In 2018, Crociati was given unexpected news: a diagnosis of Stage 2 Hodgkin’s Lymphoma, right in the middle of his thriving brewing career. Since his health must be his primary focus, he pushed his passions aside and took a hiatus from brewing beer, spending over six months undergoing treatments with two hospitalizations. By the time the COVID-19 pandemic struck, he was in remission and beyond eager to begin his redemption story.
“I felt like this really was my shot at redemption after being forced to put everything on hold,” Crociati said. “I beat cancer and wanted to do something really special. Once the pandemic hit, I took that as my opportunity to take a step back from other breweries and focus on my own beers.”
Ever the creative mind, Crociati couldn’t sit idle while the world was on lock down and began to brew beer out of a shed in his parents’ backyard. After getting approval from the town, state, and federal governments, he sold 31 gallons of beer per week out of the trunk of his Honda for two years. By August 2023, he worked hard enough to open a real brewery in Plymouth, Sour Not Sorry Brewing, that made statewide headlines for being the first sour brewery in Massachusetts, much to the delight of sour beer lovers near and far.

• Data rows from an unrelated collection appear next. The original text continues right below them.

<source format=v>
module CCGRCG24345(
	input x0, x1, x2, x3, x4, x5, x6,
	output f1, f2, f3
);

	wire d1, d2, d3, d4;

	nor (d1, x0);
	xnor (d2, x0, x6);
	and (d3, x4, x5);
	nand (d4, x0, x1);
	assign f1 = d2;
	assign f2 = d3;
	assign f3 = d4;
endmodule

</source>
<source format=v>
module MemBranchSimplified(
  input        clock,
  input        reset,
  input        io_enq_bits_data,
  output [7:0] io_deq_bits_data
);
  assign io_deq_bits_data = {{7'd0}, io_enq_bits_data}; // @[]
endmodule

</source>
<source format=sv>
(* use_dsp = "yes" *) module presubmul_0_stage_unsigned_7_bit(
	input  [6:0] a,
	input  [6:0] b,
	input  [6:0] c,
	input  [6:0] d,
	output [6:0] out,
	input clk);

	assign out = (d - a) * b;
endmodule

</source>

“I think my art background really pushed my vision of my brewery,” Crociati said. He reflects on how physically engaging with art in a sculpture class he took at UMassD causes him to think outside of the box with every single beer recipe he creates to this day, which allows him to mold his brewery into the exact business he envisions. “The craft beer scene in Massachusetts has been heavy with New England IPAs. I think people are looking for other beer styles like lagers, stouts, and sours. This new love for sours in the community is really what gives Sour Not Sorry Brewing the edge.”
Getting creative with his beer recipes isn’t the only thing that sets Sour Not Sorry Brewing apart from others in the area. According to Crociati, one step inside will show you that his eye-catching brewery is nothing but art. “I’m so blessed to have my art degree from UMass Dartmouth because it’s really transformed my own brewery today. From our tap handles, which are spray paint cans, to all of our bright and colorful labels, I try to incorporate art everywhere I can.

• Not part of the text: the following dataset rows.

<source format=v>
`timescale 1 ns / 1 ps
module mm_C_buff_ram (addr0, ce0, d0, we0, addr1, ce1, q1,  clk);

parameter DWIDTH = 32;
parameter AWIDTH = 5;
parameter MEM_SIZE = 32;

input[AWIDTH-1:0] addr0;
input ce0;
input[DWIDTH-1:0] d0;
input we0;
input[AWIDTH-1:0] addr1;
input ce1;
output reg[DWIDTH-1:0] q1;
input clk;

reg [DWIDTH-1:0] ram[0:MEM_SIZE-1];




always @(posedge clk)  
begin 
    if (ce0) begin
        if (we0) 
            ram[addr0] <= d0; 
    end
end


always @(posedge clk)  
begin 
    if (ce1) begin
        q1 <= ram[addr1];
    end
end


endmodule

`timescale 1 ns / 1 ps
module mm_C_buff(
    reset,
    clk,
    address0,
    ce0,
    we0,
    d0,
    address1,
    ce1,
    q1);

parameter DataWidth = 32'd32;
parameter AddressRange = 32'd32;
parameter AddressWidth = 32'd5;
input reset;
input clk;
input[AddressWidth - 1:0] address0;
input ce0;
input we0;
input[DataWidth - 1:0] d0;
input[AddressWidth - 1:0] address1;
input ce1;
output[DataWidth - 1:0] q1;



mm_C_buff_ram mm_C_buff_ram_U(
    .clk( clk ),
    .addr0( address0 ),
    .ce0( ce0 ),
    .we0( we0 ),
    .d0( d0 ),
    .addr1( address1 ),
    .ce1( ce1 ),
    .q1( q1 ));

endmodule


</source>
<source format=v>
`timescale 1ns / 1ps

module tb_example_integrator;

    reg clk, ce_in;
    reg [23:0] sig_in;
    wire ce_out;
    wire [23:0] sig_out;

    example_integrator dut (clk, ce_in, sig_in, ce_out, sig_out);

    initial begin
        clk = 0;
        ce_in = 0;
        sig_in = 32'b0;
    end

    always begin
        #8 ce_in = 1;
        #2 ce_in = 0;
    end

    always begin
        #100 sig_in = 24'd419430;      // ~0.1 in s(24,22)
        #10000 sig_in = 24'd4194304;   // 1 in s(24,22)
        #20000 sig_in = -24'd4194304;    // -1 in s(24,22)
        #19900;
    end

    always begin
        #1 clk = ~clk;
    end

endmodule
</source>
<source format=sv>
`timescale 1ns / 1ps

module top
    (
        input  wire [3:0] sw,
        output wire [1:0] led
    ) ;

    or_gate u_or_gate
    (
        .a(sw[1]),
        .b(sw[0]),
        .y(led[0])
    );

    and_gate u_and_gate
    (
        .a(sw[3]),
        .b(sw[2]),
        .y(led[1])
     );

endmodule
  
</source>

“Since we are the first sour brewery in the state, I also really want to create brand new types of sour beers in our community,” Crociati said. “I want to show people what other sour beers can be made and taste amazing. For a long time, other breweries have said fruit is good enough, but I think it’s time to try something new.”
Crociati’s journey from a graphic design major to the founder of an iconic sour brewery demonstrates how applications of his creative skills learned at UMass Dartmouth was a catalyst for success in his unexpected career ventures. Aside from brewing delicious sour beer, his unmatched artistic flair gives Sour Not Sorry Brewing a distinct brand identity that keeps guests coming back for more. And to think, it all started with a home brewery kit and a terrible first batch of beer.